Wednesday, February 10, 2016

The Devil's Eye (movie review)


We seem to have embarked on an Ingmar Bergman retrospective, with the Seventh Seal and now another religious parable, playing up similar memes.

We don't get Death this time, as a character, but the Devil himself.  Given the title, we might think his eye problem is less prosaic than a mere sty, which he seems unsure about and needs a mirror to half-discern.  The Devil, being vain, strives to see himself in his own wretched glory, and thereby hangs a tail, er tale.

The Devil is consumed with desire for the wholesome soul of a young maiden, still alive, on Earth, and thinks he has just the man to get it for him:  the corrupting Don Juan, accompanied by his likewise wily vassal.  Both are already denizens of Hell, so this offer of a foray back to Earth comes as a welcome invitation and both prove eager to rise to the challenge, plus a demon is sent after them, just to supervise.  The demon hangs out as a black cat, when not in male form.
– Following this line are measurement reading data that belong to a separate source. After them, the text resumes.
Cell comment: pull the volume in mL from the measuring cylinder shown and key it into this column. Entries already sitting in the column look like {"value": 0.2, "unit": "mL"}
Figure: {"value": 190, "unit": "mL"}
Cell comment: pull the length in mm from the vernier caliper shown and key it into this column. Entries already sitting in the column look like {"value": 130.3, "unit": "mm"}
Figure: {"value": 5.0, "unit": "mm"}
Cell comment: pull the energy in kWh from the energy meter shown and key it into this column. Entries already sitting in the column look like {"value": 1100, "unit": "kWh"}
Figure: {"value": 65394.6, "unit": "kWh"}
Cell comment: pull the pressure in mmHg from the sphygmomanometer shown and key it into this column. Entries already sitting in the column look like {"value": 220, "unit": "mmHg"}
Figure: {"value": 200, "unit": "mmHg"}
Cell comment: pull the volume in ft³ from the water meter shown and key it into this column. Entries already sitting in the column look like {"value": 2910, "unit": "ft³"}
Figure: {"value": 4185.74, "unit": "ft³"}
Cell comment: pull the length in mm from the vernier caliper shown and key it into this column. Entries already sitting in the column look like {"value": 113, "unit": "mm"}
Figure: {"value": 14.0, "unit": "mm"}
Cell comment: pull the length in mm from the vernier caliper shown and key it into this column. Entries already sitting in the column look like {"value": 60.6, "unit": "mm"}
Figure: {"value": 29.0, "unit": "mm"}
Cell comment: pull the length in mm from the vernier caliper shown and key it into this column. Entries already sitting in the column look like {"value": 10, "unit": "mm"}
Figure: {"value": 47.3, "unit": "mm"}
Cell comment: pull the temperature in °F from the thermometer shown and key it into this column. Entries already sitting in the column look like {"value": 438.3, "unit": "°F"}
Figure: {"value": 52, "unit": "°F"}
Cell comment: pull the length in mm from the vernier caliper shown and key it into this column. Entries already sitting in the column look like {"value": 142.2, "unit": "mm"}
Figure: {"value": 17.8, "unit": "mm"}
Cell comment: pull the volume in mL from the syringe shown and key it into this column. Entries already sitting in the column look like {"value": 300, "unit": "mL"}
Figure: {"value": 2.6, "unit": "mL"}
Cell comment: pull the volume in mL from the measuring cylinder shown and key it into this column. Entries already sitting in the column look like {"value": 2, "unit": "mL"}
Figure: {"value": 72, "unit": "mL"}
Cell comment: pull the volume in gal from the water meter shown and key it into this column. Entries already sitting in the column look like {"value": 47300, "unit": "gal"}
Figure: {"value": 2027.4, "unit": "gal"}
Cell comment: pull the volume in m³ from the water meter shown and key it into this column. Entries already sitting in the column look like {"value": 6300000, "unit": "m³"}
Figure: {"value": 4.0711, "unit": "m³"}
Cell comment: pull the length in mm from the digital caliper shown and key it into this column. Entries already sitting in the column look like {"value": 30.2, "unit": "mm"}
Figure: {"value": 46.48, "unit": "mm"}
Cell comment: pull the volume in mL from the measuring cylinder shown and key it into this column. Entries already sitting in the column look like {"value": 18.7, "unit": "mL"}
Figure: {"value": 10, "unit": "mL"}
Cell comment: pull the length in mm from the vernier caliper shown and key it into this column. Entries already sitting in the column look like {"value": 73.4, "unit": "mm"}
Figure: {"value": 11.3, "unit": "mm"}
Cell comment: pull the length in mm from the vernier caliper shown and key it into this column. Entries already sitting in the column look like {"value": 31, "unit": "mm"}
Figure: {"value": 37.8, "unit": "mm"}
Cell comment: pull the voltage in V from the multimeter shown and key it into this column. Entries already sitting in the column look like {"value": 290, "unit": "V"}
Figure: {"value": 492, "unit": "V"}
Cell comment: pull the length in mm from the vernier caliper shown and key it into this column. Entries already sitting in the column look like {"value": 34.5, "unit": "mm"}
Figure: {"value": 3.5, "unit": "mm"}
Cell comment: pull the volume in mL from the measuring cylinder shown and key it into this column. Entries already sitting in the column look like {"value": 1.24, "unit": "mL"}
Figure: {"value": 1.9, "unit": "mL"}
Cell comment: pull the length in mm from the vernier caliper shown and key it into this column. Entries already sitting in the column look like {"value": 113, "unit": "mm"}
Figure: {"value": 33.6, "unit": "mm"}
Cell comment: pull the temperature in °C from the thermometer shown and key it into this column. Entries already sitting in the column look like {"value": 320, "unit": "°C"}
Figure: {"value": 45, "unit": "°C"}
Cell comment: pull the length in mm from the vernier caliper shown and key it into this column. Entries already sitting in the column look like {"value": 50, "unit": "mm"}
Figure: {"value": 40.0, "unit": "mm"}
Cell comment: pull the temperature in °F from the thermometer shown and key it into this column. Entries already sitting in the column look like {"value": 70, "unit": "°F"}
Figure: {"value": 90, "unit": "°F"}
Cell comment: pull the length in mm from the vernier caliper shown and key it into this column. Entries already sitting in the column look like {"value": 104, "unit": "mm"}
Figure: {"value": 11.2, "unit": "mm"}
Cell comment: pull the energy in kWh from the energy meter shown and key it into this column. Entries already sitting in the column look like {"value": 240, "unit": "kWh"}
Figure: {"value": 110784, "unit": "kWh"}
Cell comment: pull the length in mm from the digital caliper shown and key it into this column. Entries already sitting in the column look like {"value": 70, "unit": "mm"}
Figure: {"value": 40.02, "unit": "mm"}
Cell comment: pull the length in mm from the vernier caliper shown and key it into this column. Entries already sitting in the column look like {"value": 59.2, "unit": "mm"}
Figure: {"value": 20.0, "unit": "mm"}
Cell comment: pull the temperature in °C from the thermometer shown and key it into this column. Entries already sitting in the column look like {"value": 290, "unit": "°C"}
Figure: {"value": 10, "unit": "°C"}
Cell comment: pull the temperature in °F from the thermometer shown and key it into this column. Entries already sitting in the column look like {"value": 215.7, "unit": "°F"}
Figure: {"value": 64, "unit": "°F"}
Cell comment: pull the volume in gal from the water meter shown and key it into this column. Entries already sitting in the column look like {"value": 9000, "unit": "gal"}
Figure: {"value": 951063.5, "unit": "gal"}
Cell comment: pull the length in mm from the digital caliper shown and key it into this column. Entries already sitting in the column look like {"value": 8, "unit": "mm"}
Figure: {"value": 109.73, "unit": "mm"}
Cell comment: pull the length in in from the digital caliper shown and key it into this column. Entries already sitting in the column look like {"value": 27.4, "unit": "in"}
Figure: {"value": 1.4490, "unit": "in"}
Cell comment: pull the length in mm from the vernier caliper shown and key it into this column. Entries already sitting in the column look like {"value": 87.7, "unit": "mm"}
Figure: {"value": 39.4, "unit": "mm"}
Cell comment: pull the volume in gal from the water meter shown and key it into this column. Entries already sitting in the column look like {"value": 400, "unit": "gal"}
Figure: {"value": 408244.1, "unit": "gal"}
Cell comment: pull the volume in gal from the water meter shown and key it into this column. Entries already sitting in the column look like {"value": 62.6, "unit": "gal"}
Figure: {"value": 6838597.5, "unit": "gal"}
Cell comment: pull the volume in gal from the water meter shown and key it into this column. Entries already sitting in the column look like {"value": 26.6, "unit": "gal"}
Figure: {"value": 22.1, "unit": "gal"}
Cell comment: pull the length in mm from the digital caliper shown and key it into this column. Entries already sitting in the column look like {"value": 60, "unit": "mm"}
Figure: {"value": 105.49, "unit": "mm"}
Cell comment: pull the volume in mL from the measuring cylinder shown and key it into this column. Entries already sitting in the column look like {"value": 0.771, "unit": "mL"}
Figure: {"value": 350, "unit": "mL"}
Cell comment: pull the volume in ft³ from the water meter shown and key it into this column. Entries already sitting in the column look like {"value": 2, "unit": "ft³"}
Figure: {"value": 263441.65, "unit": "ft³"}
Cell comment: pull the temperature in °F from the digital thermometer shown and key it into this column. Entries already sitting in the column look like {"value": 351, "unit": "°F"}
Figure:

The film portrays itself as a Divine Comedy, not unlike a midsummer night's dream, a parable with stock characters in which we may see ourselves reflected.  A naive dad, the vicar, a Ned Flanders type, does not see his daughter as a grownup, nor life in general from that standpoint.  He comes across as the clown, gent of somewhat stunted development, yet unwittingly a prime mover of events.

The vicar's wife, weary of living with such a child-like husband, is open to someone new.  The vassal senses this opportunity and his scenario plays out in parallel to Don Juan's,.  The demon goes after the vicar, trying to shake his faith in human nature.  The vicar proves to be quite a challenge, with an agenda of his own.

The happily engaged couple, the vicar's daughter and her boyfriend, between whom Don Juan's inserting himself would be disruptive, likewise have an unwitting air about them.  Everything seems so planned, so by the book, with the stock players unused to reflecting deeply, going through the motions, eager to do what's expected of them.

With Don Juan on the scene, Hell bent on hot pursuit, our female protagonist is plunged into self examination of her own values, and her cogent self assessment seems exacting enough to take some wind from Don Juan's sails.  She's inwardly loyal, or says she is.

Given Don Juan seems unable to penetrate her emotional armor, a merely physical "love scene" would seem extraneous and perfunctory, beneath his pride.  He would prefer to discover true love in his own assessment of what that looks like, a move perhaps uncharacteristic for him, but a breakthrough in spiritual maturity.  Don Juan finally up to the level of pining for someone other than himself.

The Devil is predictably upset by this outcome.  Don Juan has grown in stature and comes closer to matching the Devil himself in his capacity for despair.

Don Juan has attained a kind of proud boredom and disinterest in his own eternal abuse, which involves endlessly striving to seduce, yet always waking up at the brink of victory, in some perpetual Ground Hog Day of devilish design.  He addresses the Devil almost as an equal, as a consequence of his own most refined sense of "designer sin" and its high price tag.